Aim of the exercise —
Copy verbatim the material from its first line to the line that holds "Image 1: overview", including that line.

Extracted data —
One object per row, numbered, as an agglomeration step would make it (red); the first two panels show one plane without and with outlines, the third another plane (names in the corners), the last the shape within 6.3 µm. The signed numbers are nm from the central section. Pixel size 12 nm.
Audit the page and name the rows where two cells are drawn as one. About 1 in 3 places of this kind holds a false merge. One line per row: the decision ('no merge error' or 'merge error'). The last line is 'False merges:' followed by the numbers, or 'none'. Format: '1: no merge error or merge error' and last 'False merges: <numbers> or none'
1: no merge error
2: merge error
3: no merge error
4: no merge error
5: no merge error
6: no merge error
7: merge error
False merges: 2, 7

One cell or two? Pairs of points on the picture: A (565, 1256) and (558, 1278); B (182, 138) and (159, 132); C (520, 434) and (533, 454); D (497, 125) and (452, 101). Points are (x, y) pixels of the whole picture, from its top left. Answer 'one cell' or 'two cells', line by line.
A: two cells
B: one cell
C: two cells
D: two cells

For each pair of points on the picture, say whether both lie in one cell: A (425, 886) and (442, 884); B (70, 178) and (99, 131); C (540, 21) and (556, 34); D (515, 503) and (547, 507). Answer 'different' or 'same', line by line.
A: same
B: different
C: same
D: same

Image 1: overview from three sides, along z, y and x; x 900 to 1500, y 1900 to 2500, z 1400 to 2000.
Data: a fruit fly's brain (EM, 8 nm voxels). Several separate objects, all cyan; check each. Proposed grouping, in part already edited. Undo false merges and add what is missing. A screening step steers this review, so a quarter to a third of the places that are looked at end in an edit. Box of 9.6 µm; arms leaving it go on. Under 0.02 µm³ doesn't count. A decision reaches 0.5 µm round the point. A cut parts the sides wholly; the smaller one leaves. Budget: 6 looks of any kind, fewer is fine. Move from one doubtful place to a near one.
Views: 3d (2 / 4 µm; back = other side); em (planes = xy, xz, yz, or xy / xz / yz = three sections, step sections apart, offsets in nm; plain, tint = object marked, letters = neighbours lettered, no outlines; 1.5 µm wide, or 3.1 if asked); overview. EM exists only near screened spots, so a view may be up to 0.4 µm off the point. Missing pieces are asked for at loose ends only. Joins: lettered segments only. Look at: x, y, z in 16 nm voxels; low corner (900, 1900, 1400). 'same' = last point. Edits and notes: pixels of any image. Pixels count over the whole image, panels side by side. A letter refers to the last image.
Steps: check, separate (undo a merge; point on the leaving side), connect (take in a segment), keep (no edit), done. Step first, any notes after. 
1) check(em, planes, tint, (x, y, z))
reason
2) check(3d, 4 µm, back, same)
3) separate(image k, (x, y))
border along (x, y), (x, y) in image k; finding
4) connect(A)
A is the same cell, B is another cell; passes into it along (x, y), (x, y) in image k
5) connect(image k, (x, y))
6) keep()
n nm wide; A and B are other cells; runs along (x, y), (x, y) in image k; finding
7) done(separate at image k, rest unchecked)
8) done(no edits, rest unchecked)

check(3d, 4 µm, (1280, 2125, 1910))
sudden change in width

Task answer —
One object per row, numbered, as an agglomeration step would make it (red); the first two panels show one plane without and with outlines, the third another plane (names in the corners), the last the shape within 6.3 µm. The signed numbers are nm from the central section. Pixel size 12 nm.
Audit the page and name the rows where two cells are drawn as one. About 1 in 3 places of this kind holds a false merge. One line per row: the decision ('no merge error' or 'merge error'). The last line is 'False merges:' followed by the numbers, or 'none'. Format: '1: no merge error or merge error' and last 'False merges: <numbers> or none'
1: no merge error
2: merge error
3: no merge error
4: no merge error
5: no merge error
6: no merge error
7: merge error
False merges: 2, 7

One cell or two? Pairs of points on the picture: A (565, 1256) and (558, 1278); B (182, 138) and (159, 132); C (520, 434) and (533, 454); D (497, 125) and (452, 101). Points are (x, y) pixels of the whole picture, from its top left. Answer 'one cell' or 'two cells', line by line.
A: two cells
B: one cell
C: two cells
D: two cells

For each pair of points on the picture, say whether both lie in one cell: A (425, 886) and (442, 884); B (70, 178) and (99, 131); C (540, 21) and (556, 34); D (515, 503) and (547, 507). Answer 'different' or 'same', line by line.
A: same
B: different
C: same
D: same

Image 1: overview from three sides, along z, y and x; x 900 to 1500, y 1900 to 2500, z 1400 to 2000.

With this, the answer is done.